COMME UN CHARBON ARDENT DANS L’OBSCURITÉ

Publié par Vent d'Autan le

Les papillons noirs sont encore là, immobiles, recouvrant une portion du muret du jardin, mais je ne peux dire s’ils sont morts ou juste endormis.” Patti Smith

Des frileux lundis de désarroi de tout début de semaine jusqu’aux dimanches sanctifiés par quelques ouailles pieuses, les jours d’organdi, ayant perdu l’originalité de leur singularité d’éphéméride, filaient avec entrain la même toile de mousseline d’un semblable coton de brume. Ainsi se suivaient-ils à la queue-leu-leu, dissous dans un continuum de dramaturge élégiaque, engloutis au chant des crépuscules, dans la nasse de cet espace temps, au point de tous se ressembler, sans grande différentiation, sans plus aucune distinction.

Fidèles registres du quotidien qui relataient au jour le jour le fil des instants entre le flou et le superflu, ils n’étaient plus qu’une interminable succession d’ininterrompus sans grande importance, comprimés dans le flux et le reflux de la houle flottante des courants d’air.

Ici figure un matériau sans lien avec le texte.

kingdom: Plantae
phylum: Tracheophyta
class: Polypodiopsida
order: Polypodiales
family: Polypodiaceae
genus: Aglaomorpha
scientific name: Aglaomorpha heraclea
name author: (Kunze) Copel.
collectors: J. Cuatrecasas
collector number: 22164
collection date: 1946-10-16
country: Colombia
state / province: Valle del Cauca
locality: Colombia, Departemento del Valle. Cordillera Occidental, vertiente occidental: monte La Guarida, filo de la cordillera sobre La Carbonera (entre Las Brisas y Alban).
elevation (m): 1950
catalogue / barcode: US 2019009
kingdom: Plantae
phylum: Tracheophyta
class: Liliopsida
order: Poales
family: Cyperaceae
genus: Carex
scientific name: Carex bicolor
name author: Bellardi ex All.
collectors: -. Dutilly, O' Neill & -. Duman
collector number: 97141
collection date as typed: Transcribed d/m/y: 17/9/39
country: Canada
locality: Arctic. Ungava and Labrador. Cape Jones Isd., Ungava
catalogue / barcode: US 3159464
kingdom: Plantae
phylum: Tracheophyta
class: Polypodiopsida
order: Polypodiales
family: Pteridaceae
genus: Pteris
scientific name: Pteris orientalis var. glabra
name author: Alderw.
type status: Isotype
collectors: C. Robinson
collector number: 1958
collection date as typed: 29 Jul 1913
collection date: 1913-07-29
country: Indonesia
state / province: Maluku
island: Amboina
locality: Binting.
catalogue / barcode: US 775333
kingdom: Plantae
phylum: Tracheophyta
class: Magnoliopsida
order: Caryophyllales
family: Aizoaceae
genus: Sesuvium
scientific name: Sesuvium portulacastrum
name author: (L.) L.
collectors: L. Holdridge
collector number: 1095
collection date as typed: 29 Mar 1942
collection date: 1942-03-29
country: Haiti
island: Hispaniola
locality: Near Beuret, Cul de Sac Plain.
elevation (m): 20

Dans les cieux encombrés, les vents de grandes tempêtes hivernales entamaient une folle course poursuite, traquant sans relâche les moindres paquets de ouate entassés en amas concassés. Chacun s’était réfugié dans son semblant de bulle, pelotonné dans son recoin, apitoyé sur son sort, attendant avec une infinie patience, quelconque éclaircie ou mieux encore, diverse embellie, mais rien de tout ça. Au lointain point d’accalmie en toile de fond, juste cette insupportable attente, à ressasser les mêmes ressentiments, les mêmes émotions, indigestes.

Remplacés au pied levé par une escouade pantomime de chiffres romains aux accents berbères, le vénérable patronyme des mots de la semaine avait sombré corps et âmes, dans les tourbillons de cette obsolescence programmée à faire table rase de toute époque révolue, jusqu’au point d’en faire disparaitre la plus infime trace dans les moindres replis de l’inconscient collectif.

Qui se souvient encore de ces lundis de traîne, des mardis à la peine, des mercredis / jeudis de récréation, des vendredis de fin d’ennui et enfin de ces incontournables samedis / dimanches de repos dominical, symboles d’échanges et de partages autour de la Sagrada Familia ? On nous parle d’un temps que les moins de vingt ans ne souhaitent pas connaitre…..

Ce qui s’était passé hier et ce qui aurait très pu advenir demain n’avaient plus cours, sans aucune raison d’être. La conjugaison des temps se limitait au strict minimum et à terme menait à l’abstraction des cycles de la vie. Congédiés manu militari à ce même et unique tempo : le présent, injonction contradictoire à la tempérance des instants.

Un présent replié sur lui-même, débarrassé une fois pour toute de ce passé mille fois ressassé, rabâché de tant de souvenirs défaits. Simple ou composé, le passé s’était ainsi défait de sa lancinante nostalgie. Point de remords, point de regrets, juste effacé, terrassé.

Territoire de mirages et de chimères, le futur, temps grammatical de tous les possibles avait subi le même sort, écharpé par cette restructuration temporelle de l’en même temps. Abolition des strates mémorielles, abstraction des origines, des racines, des identités, simple et radicale épuration éthique.

Dans le trouble de ces vertiges, passé et futur n’étaient plus en odeur de sainteté. Intrigués par cette défiance originelle sans commune mesure, du haut de l’Olympe, Chronos, Kairos et Aiôn, semblaient se divertir à outrance de ce nouveau jeu de dupes. Valse à trois temps au cœur de cette manière de voir le temps, et de le vivre.

A ciel ouvert, dans un fort joli pas de deux, le lent déclin des temps et des mots, munificents, au milieu de leur propre désordre. Lardées de nappes de brume, des pluies de blousons noirs, brouillaient l’interminable attente. Les vents hurlaient leur contrariété dans un monde illusoire, sans passé, sans avenir, sans illusions, sans grande infortune. Un monde insipide et fade qui ne rêvait même plus. Le temps n’était que vulgaire monnaie de singe. Ad nauseum.